I recently spent an hour or so with one of Hudson’s founders, Ralph Erenzo, and talked with him about the distillery, which is celebrating its 10th anniversary this year. (We also talked about climbing, Parisian bars and the splendor of the Hudson River, but that’s a story for another time.) He was in Houston on a PR trip that also included stops in Dallas and Austin.
The big news? The distillery is distributing its wares (at least Baby Bourbon and Manhattan Rye) in industry-standard 750-milliliter bottles for the first time. (Don’t worry, Hudson fans: The oh-so-lovely 375-milliliter bottles aren’t going anywhere.) Even bigger news? Those larger bottles will retail for $50 — only $5 more than the smaller bottles. Erenzo told me that his distillery’s expanded capacity is the reason behind the change: “We have become much more efficient and can make a lot more whiskey now.”

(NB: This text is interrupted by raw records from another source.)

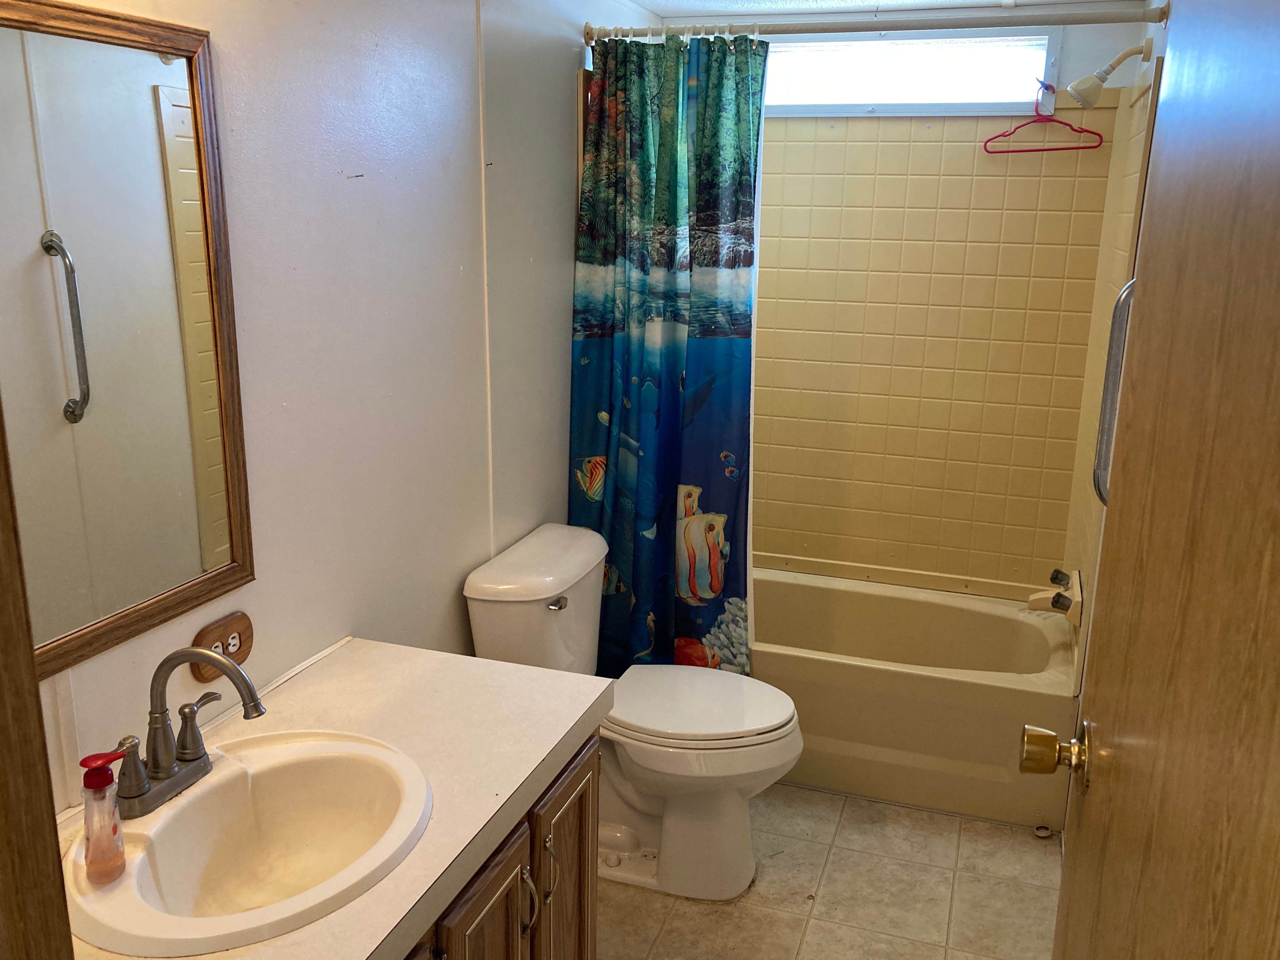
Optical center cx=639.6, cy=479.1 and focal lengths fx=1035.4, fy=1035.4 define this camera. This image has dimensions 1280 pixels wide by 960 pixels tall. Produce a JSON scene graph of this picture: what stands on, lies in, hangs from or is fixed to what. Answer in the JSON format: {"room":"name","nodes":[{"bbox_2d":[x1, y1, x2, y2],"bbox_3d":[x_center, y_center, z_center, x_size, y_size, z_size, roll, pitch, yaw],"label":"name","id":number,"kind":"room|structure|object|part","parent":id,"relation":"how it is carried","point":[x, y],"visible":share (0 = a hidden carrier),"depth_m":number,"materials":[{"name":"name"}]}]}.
{"room":"bathroom","nodes":[
{"label":"bathroom","id":0,"kind":"room"},
{"bbox_2d":[3,0,667,817],"bbox_3d":[-0.558,-0.075,2.181,0.114,2.274,3.574,6,15,18],"label":"left wall","id":1,"kind":"structure","parent":0,"point":[245,230],"depth_m":2.03,"materials":[{"name":"white paint"}]},
{"bbox_2d":[0,398,74,959],"bbox_3d":[-0.268,0.393,0.581,0.913,2.058,0.191,6,15,18],"label":"door frame","id":2,"kind":"structure","parent":1,"relation":"attached to","point":[1,609],"depth_m":0.72,"materials":[{"name":"brown wood"}]},
{"bbox_2d":[0,0,254,682],"bbox_3d":[-0.759,-0.167,1.289,0.023,0.828,0.702,6,15,18],"label":"mirror","id":3,"kind":"object","parent":1,"relation":"attached to","point":[199,305],"visible":1,"depth_m":1.41,"materials":[{"name":"mirror"}]},
{"bbox_2d":[190,611,255,682],"bbox_3d":[-0.675,0.273,1.686,0.011,0.090,0.129,6,15,18],"label":"electrical outlet","id":4,"kind":"object","parent":1,"relation":"attached to","point":[237,627],"visible":0.7,"depth_m":1.68,"materials":[{"name":"brown wood"}]},
{"bbox_2d":[587,2,1169,44],"bbox_3d":[0.558,-1.152,2.616,1.518,0.065,0.061,6,15,18],"label":"shower curtain rod","id":5,"kind":"object","parent":1,"relation":"attached to","point":[1135,20],"visible":0.87,"depth_m":2.58,"materials":[{"name":"beige metal"}]},
{"bbox_2d":[570,29,763,674],"bbox_3d":[0.076,-0.222,2.903,0.562,1.904,0.127,6,15,18],"label":"shower curtain","id":6,"kind":"object","parent":5,"relation":"hanging from","point":[674,369],"visible":0.85,"depth_m":2.87,"materials":[{"name":"teal fabric"}]},
{"bbox_2d":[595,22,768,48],"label":"shower curtain rings","id":7,"kind":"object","parent":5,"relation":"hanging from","point":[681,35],"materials":[{"name":"white plastic"}]},
{"bbox_2d":[597,784,1062,959],"bbox_3d":[0.071,1.254,1.847,1.673,0.094,4.463,6,15,18],"label":"floor","id":8,"kind":"structure","parent":0,"point":[780,789],"depth_m":2.56,"materials":[{"name":"beige tile"}]},
{"bbox_2d":[399,731,599,959],"bbox_3d":[-0.517,0.890,1.487,0.593,0.746,1.199,6,15,18],"label":"vanity cabinet","id":9,"kind":"object","parent":8,"relation":"on","point":[589,767],"visible":0.21,"depth_m":1.65,"materials":[{"name":"brown wood"}]},
{"bbox_2d":[50,635,610,959],"bbox_3d":[-0.506,0.470,1.432,0.599,0.048,1.141,6,15,18],"label":"countertop","id":10,"kind":"structure","parent":9,"relation":"on","point":[330,681],"depth_m":1.59,"materials":[{"name":"laminate"}]},
{"bbox_2d":[63,725,433,959],"bbox_3d":[-0.506,0.531,1.384,0.437,0.173,0.509,6,15,18],"label":"sink","id":11,"kind":"object","parent":10,"relation":"in","point":[160,929],"visible":0.89,"depth_m":1.44,"materials":[{"name":"white ceramic"}]},
{"bbox_2d":[77,747,130,883],"bbox_3d":[-0.650,0.406,1.258,0.052,0.159,0.053,3,15,8],"label":"soap dispenser","id":12,"kind":"object","parent":11,"relation":"on","point":[101,783],"visible":0.99,"depth_m":1.25,"materials":[{"name":"clear plastic"}]},
{"bbox_2d":[107,647,264,818],"bbox_3d":[-0.607,0.326,1.402,0.184,0.206,0.234,6,15,18],"label":"faucet","id":13,"kind":"object","parent":11,"relation":"on","point":[168,770],"visible":1,"depth_m":1.39,"materials":[{"name":"silver metal"}]},
{"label":"lever handle","id":14,"kind":"part","parent":13,"relation":"part of","materials":[{"name":"silver metal"}]},
{"bbox_3d":[-0.250,0.888,1.671,0.036,0.535,0.261,6,15,18],"label":"cabinet door","id":15,"kind":"part","parent":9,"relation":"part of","materials":[{"name":"brown wood"}]},
{"bbox_3d":[-0.190,0.707,1.737,0.031,0.116,0.015,6,15,18],"label":"cabinet handle","id":16,"kind":"part","parent":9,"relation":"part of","materials":[{"name":"silver metal"}]},
{"bbox_3d":[-0.163,0.690,1.833,0.031,0.120,0.015,6,15,18],"label":"cabinet handle","id":17,"kind":"part","parent":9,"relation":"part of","materials":[{"name":"metal"}]},
{"bbox_3d":[-0.149,0.853,2.000,0.035,0.576,0.308,6,15,18],"label":"cabinet door","id":18,"kind":"part","parent":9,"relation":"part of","materials":[{"name":"brown wood"}]},
{"bbox_2d":[463,523,802,902],"bbox_3d":[0.018,0.594,2.600,0.794,0.800,0.507,6,15,18],"label":"toilet","id":19,"kind":"object","parent":8,"relation":"on","point":[496,617],"visible":0.85,"depth_m":2.51,"materials":[{"name":"white ceramic"}]},
{"bbox_3d":[-0.203,0.295,2.507,0.040,0.029,0.056,6,15,18],"label":"flush lever","id":20,"kind":"part","parent":19,"relation":"part of","materials":[{"name":"silver metal"}]},
{"bbox_3d":[0.123,0.544,2.603,0.494,0.043,0.400,6,15,18],"label":"toilet lid","id":21,"kind":"part","parent":19,"relation":"part of","materials":[{"name":"white plastic"}]},
{"bbox_2d":[743,566,1079,828],"bbox_3d":[0.623,0.618,3.369,1.461,0.393,0.758,6,15,18],"label":"bathtub","id":22,"kind":"object","parent":8,"relation":"on","point":[825,668],"visible":0.69,"depth_m":2.99,"materials":[{"name":"plastic"}]},
{"bbox_2d":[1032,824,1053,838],"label":"door stop","id":23,"kind":"object","parent":8,"relation":"on","point":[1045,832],"visible":0.93,"depth_m":2.81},
{"bbox_2d":[627,0,1149,17],"bbox_3d":[0.328,-1.083,1.560,1.739,0.100,3.828,6,15,18],"label":"ceiling","id":24,"kind":"structure","parent":0,"point":[966,1],"depth_m":3.11,"materials":[{"name":"white paint"}]},
{"bbox_2d":[638,0,1155,595],"bbox_3d":[0.821,-0.412,3.565,1.530,2.266,0.129,6,15,18],"label":"back wall","id":25,"kind":"structure","parent":0,"point":[1072,41],"depth_m":3.20,"materials":[{"name":"beige tile"}]},
{"bbox_2d":[761,29,1061,117],"bbox_3d":[0.750,-1.289,3.320,1.104,0.255,0.098,6,15,18],"label":"window","id":26,"kind":"structure","parent":25,"relation":"in","point":[825,100],"depth_m":3.27,"materials":[{"name":"glass"}]},
{"bbox_2d":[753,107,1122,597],"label":"tile surround","id":27,"kind":"object","parent":25,"relation":"attached to","point":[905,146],"visible":0.86,"depth_m":3.33,"materials":[{"name":"beige tile"}]},
{"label":"control knob","id":28,"kind":"part","parent":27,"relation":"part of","materials":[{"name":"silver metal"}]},
{"bbox_2d":[983,84,1102,153],"bbox_3d":[1.204,-1.076,3.079,0.322,0.185,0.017,8,16,25],"label":"clothes hanger","id":29,"kind":"object","parent":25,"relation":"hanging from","point":[1055,149],"visible":0.97,"depth_m":3.09,"materials":[{"name":"red plastic"}]},
{"bbox_2d":[1057,1,1170,834],"bbox_3d":[0.985,0.066,1.825,0.124,2.256,3.187,6,15,18],"label":"right wall","id":30,"kind":"structure","parent":0,"point":[1156,39],"depth_m":2.57,"materials":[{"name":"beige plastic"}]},
{"bbox_2d":[1025,568,1082,622],"bbox_3d":[1.224,0.342,3.062,0.140,0.128,0.166,6,15,18],"label":"tub faucet handle","id":31,"kind":"object","parent":30,"relation":"attached to","point":[1055,603],"visible":0.96,"depth_m":3.03,"materials":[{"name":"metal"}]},
{"bbox_2d":[1069,38,1149,107],"bbox_3d":[1.230,-1.071,2.730,0.187,0.165,0.096,6,15,18],"label":"shower head","id":32,"kind":"object","parent":30,"relation":"attached to","point":[1085,82],"visible":0.99,"depth_m":2.72},
{"bbox_2d":[1091,275,1136,504],"bbox_3d":[0.987,-0.178,2.117,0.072,0.504,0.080,6,15,18],"label":"grab bar","id":33,"kind":"object","parent":30,"relation":"attached to","point":[1111,374],"visible":0.41,"depth_m":2.12,"materials":[{"name":"silver metal"}]},
{"bbox_2d":[1043,0,1279,959],"bbox_3d":[0.415,0.334,0.809,0.167,2.028,0.843,6,15,18],"label":"door","id":34,"kind":"structure","parent":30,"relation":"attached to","point":[1278,377],"depth_m":0.76,"materials":[{"name":"brown wood"}]},
{"bbox_2d":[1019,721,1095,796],"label":"door knob","id":35,"kind":"object","parent":34,"relation":"attached to","point":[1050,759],"visible":0.91,"depth_m":1.14,"materials":[{"name":"gold metal"}]}
]}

Part of the the efficiency was the result of the Hudson brand being bought in 2010 by industry giant William Grant & Sons. The transaction allowed Erenzo and team to expand its output and put enough whiskey in casks to support export markets and start filling the larger bottles. “We were delighted when William Grant & Sons reached out to us,” Erenzo said. “We share many similarities: The company is family-run, it focuses on innovative products and long-term results, and sees the business advantage in partnership, none more so than with our team at Tuthilltown Spirits. With their unique approach, they were the perfect partner to help us take Hudson Whiskey to the next level.”
Erenzo is an engaging figure and is passionate about his company and the spirits industry. He has been named by The Spirits Business magazine as one of the world’s pioneering distillers and was instrumental in the movement to force U.S. legislators to change Prohibition-era laws and bureaucracy that were holding back the craft-distilling movement. During our conversation, he told me several times that if 12 years ago, someone had told him he would one day be at the helm of one of America’s most influential distilleries, he would have thought they were insane. At the time, he was trying to establish a climbing center in Upstate New York, and when that did not work out, Erenzo set about making spirits history.
When the hour was up, I bid Erenzo farewell, thinking that he was the perfect ambassador for the brand. I actually found myself wanting to drink Hudson even more, just to support what he has accomplished. I got my hands on a bottle of the Baby Bourbon a few days later, and it is drinking really well. If you like vanilla undertones, this is for you. At 92 proof, it was the first legal pot-distilled bourbon made in New York since Prohibition. It’s aged for less than four years in small (three-gallon) American oak barrels, resulting in a very impressive wood component for such a young whiskey. Next on my to-do list is getting a 750-milliliter bottle of Hudson’s Single Malt.